The design life of crystalline modules is typically 30 years. Manufacturers perform accelerated tests on the operation of the module in order to evaluate its real service life. The solar cells themselves used in solar modules have an almost unlimited service life and show no degradation after decades of operation. However, the production of modules decreases over time. This is the result of 2 main factors - the gradual destruction of the film used to seal the module (usually ethylene vinyl acetate film - EVA) and the destruction of the rear surface of the module (usually polyvinyl phosphate film), as well as the gradual clouding of the EVA film layer located between the glass and solar cells.

The module sealant protects the solar cells and internal electrical connections from moisture. Since it is almost impossible to completely protect the elements from moisture, the modules actually “breathe”, but this is extremely difficult to notice. Moisture that gets inside is removed outside during the day when the temperature of the module increases. Sunlight gradually destroys the sealing elements due to ultraviolet radiation, and they become less elastic and more susceptible to mechanical stress. Over time, this leads to deterioration of the module's moisture protection. Moisture that gets inside the module leads to corrosion of electrical connections, an increase in resistance at the point of corrosion, overheating and destruction of the contact, or a decrease in the output voltage of the module.

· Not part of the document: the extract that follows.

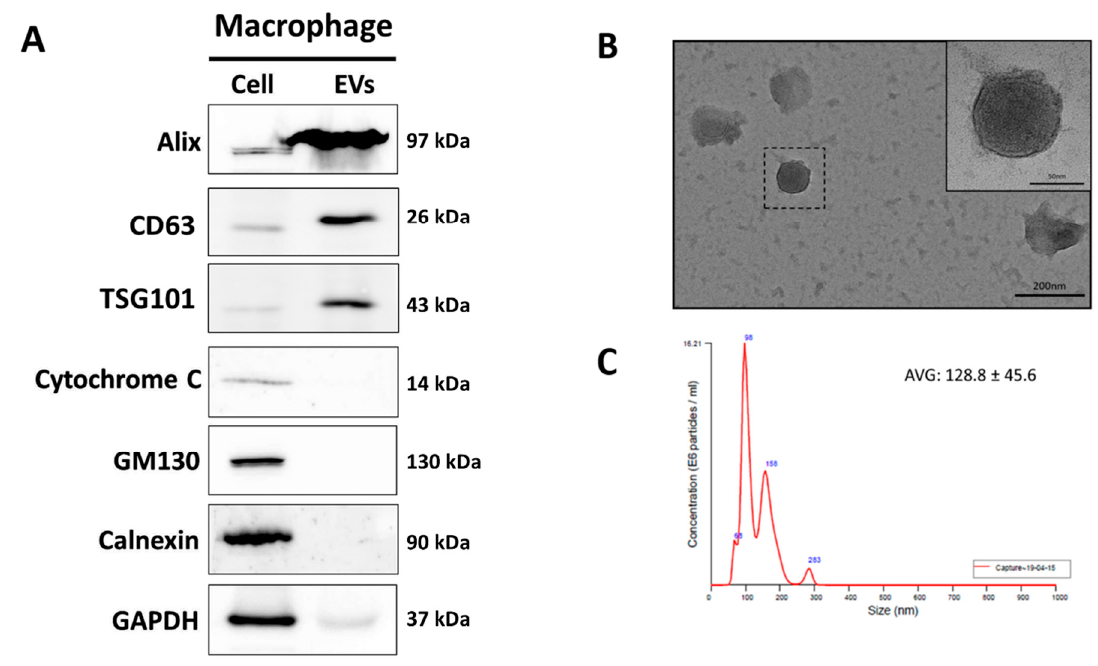
Figure 1. Successful isolation and characterization of MAC-EVs. ( A ) Western blot analysis of cell compartment markers of macrophages (cell) and MAC-EVs (EV). ( B ) Morphology of MAC-EVs confirmed by transmission electron microscopy (scale bar: 50 and 200 nm). ( C ) Size of MAC-EVs determined by NTA (average diameter: 128.8 ± 45.6 nm). EV: Extracellular Vesicles.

The second factor that reduces module production is a gradual decrease in the transparency of the film between the glass and the elements. This reduction is not noticeable to the naked eye, but leads to a decrease in the module's power due to the fact that less light reaches the solar cells.

Maximum deterioration is usually guaranteed by manufacturers to be no more than 20% over 25 years. However, measurements taken on modules actually operating since 1980 show that their output has decreased by no more than 10%. Many of these modules still work with the parameters declared during production (i.e., there is no degradation). Therefore, we can safely say that the modules will operate for at least 20 years, and with a high probability will provide high performance even 30 years after the start of operation.